++++ Supplied entries ++++
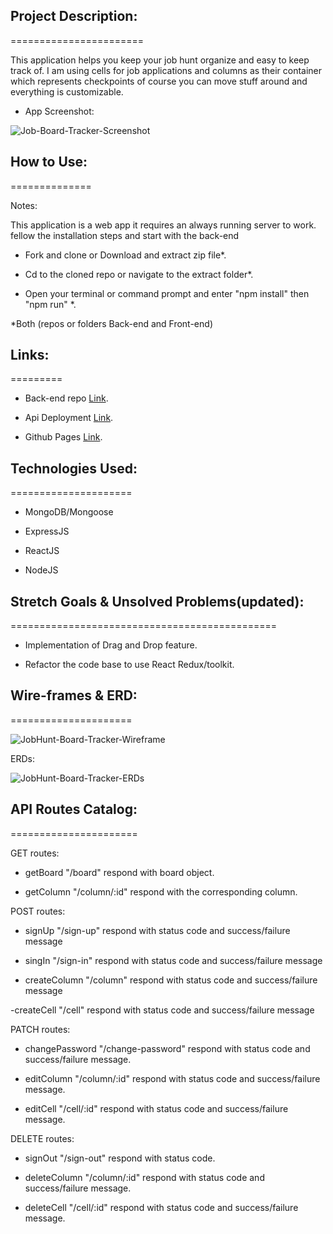 ## Project Description:
=======================

This application helps you keep your job hunt organize and easy to keep track of. I am using cells for job applications and columns as their container which represents checkpoints of course you can move stuff around and everything is customizable.

- App Screenshot:

![Job-Board-Tracker-Screenshot](https://imgur.com/gallery/eVaxm55)

## How to Use:
==============

Notes: 

This application is a web app it requires an always running server to work. fellow the installation steps and start with the back-end 

- Fork and clone or Download and extract zip file*.

- Cd to the cloned repo or navigate to the extract folder*.

- Open your terminal or command prompt and enter "npm install" then "npm run" *.

*Both (repos or folders Back-end and Front-end)


## Links:
=========

- Back-end repo [Link](https://github.com/aymammeri/job-applications-board-tracker-api).

- Api Deployment [Link](https://thawing-anchorage-80200.herokuapp.com).

- Github Pages [Link](https://aymammeri.github.io/job-applications-board-tacker/).


## Technologies Used:
=====================

- MongoDB/Mongoose

- ExpressJS

- ReactJS

- NodeJS

## Stretch Goals & Unsolved Problems(updated):
==============================================

- Implementation of Drag and Drop feature.

- Refactor the code base to use React Redux/toolkit.

## Wire-frames & ERD:
=====================

![JobHunt-Board-Tracker-Wireframe](https://media.git.generalassemb.ly/user/40249/files/2c026f00-88c3-11ec-8c48-d49a53dd78da)

ERDs:

![JobHunt-Board-Tracker-ERDs](https://media.git.generalassemb.ly/user/40249/files/260c8e00-88c3-11ec-8a06-24269eaf55d0)

## API Routes Catalog:
======================

GET routes:

- getBoard "/board" respond with board object.

- getColumn "/column/:id" respond with the corresponding column.

POST routes:

- signUp "/sign-up" respond with status code and success/failure message

- singIn "/sign-in" respond with status code and success/failure message

- createColumn "/column" respond with status code and success/failure message

-createCell "/cell" respond with status code and success/failure message

PATCH routes:

- changePassword "/change-password" respond with status code and success/failure message.

- editColumn "/column/:id" respond with status code and success/failure message.

- editCell "/cell/:id" respond with status code and success/failure message.

DELETE routes:

- signOut "/sign-out" respond with status code.

- deleteColumn "/column/:id" respond with status code and success/failure message.

- deleteCell "/cell/:id" respond with status code and success/failure message.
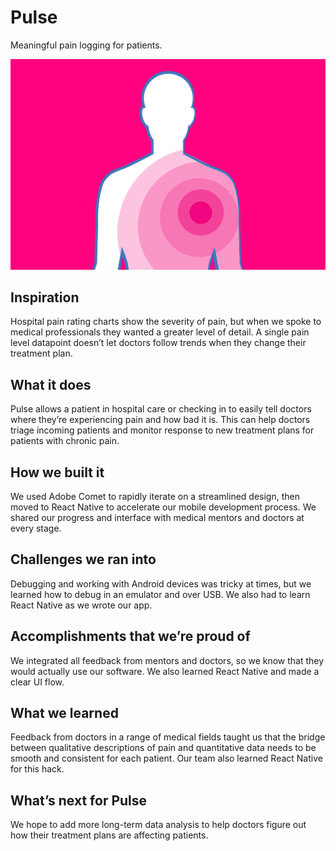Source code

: # Pulse
Meaningful pain logging for patients.

![Logo](./devpost_hero.png)

## Inspiration
Hospital pain rating charts show the severity of pain, but when we spoke to medical professionals they wanted a greater level of detail. A single pain level datapoint doesn’t let doctors follow trends when they change their treatment plan.

## What it does
Pulse allows a patient in hospital care or checking in to easily tell doctors where they’re experiencing pain and how bad it is. This can help doctors triage incoming patients and monitor response to new treatment plans for patients with chronic pain.

## How we built it
We used Adobe Comet to rapidly iterate on a streamlined design, then moved to React Native to accelerate our mobile development process. We shared our progress and interface with medical mentors and doctors at every stage.

## Challenges we ran into
Debugging and working with Android devices was tricky at times, but we learned how to debug in an emulator and over USB. We also had to learn React Native as we wrote our app.

## Accomplishments that we’re proud of
We integrated all feedback from mentors and doctors, so we know that they would actually use our software. We also learned React Native and made a clear UI flow.

## What we learned
Feedback from doctors in a range of medical fields taught us that the bridge between qualitative descriptions of pain and quantitative data needs to be smooth and consistent for each patient. Our team also learned React Native for this hack.

## What’s next for Pulse
We hope to add more long-term data analysis to help doctors figure out how their treatment plans are affecting patients.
++++
* [About this task]:
With the images left out, set down each record exactly as it appears.

* [Answer to this exercise]:
 ## Project Description:
=======================

This application helps you keep your job hunt organize and easy to keep track of. I am using cells for job applications and columns as their container which represents checkpoints of course you can move stuff around and everything is customizable.

- App Screenshot:

![Job-Board-Tracker-Screenshot](https://imgur.com/gallery/eVaxm55)

## How to Use:
==============

Notes: 

This application is a web app it requires an always running server to work. fellow the installation steps and start with the back-end 

- Fork and clone or Download and extract zip file*.

- Cd to the cloned repo or navigate to the extract folder*.

- Open your terminal or command prompt and enter "npm install" then "npm run" *.

*Both (repos or folders Back-end and Front-end)


## Links:
=========

- Back-end repo [Link](https://github.com/aymammeri/job-applications-board-tracker-api).

- Api Deployment [Link](https://thawing-anchorage-80200.herokuapp.com).

- Github Pages [Link](https://aymammeri.github.io/job-applications-board-tacker/).


## Technologies Used:
=====================

- MongoDB/Mongoose

- ExpressJS

- ReactJS

- NodeJS

## Stretch Goals & Unsolved Problems(updated):
==============================================

- Implementation of Drag and Drop feature.

- Refactor the code base to use React Redux/toolkit.

## Wire-frames & ERD:
=====================

![JobHunt-Board-Tracker-Wireframe](https://media.git.generalassemb.ly/user/40249/files/2c026f00-88c3-11ec-8c48-d49a53dd78da)

ERDs:

![JobHunt-Board-Tracker-ERDs](https://media.git.generalassemb.ly/user/40249/files/260c8e00-88c3-11ec-8a06-24269eaf55d0)

## API Routes Catalog:
======================

GET routes:

- getBoard "/board" respond with board object.

- getColumn "/column/:id" respond with the corresponding column.

POST routes:

- signUp "/sign-up" respond with status code and success/failure message

- singIn "/sign-in" respond with status code and success/failure message

- createColumn "/column" respond with status code and success/failure message

-createCell "/cell" respond with status code and success/failure message

PATCH routes:

- changePassword "/change-password" respond with status code and success/failure message.

- editColumn "/column/:id" respond with status code and success/failure message.

- editCell "/cell/:id" respond with status code and success/failure message.

DELETE routes:

- signOut "/sign-out" respond with status code.

- deleteColumn "/column/:id" respond with status code and success/failure message.

- deleteCell "/cell/:id" respond with status code and success/failure message.
Source code

: # Pulse
Meaningful pain logging for patients.

![Logo](./devpost_hero.png)

## Inspiration
Hospital pain rating charts show the severity of pain, but when we spoke to medical professionals they wanted a greater level of detail. A single pain level datapoint doesn’t let doctors follow trends when they change their treatment plan.

## What it does
Pulse allows a patient in hospital care or checking in to easily tell doctors where they’re experiencing pain and how bad it is. This can help doctors triage incoming patients and monitor response to new treatment plans for patients with chronic pain.

## How we built it
We used Adobe Comet to rapidly iterate on a streamlined design, then moved to React Native to accelerate our mobile development process. We shared our progress and interface with medical mentors and doctors at every stage.

## Challenges we ran into
Debugging and working with Android devices was tricky at times, but we learned how to debug in an emulator and over USB. We also had to learn React Native as we wrote our app.

## Accomplishments that we’re proud of
We integrated all feedback from mentors and doctors, so we know that they would actually use our software. We also learned React Native and made a clear UI flow.

## What we learned
Feedback from doctors in a range of medical fields taught us that the bridge between qualitative descriptions of pain and quantitative data needs to be smooth and consistent for each patient. Our team also learned React Native for this hack.

## What’s next for Pulse
We hope to add more long-term data analysis to help doctors figure out how their treatment plans are affecting patients.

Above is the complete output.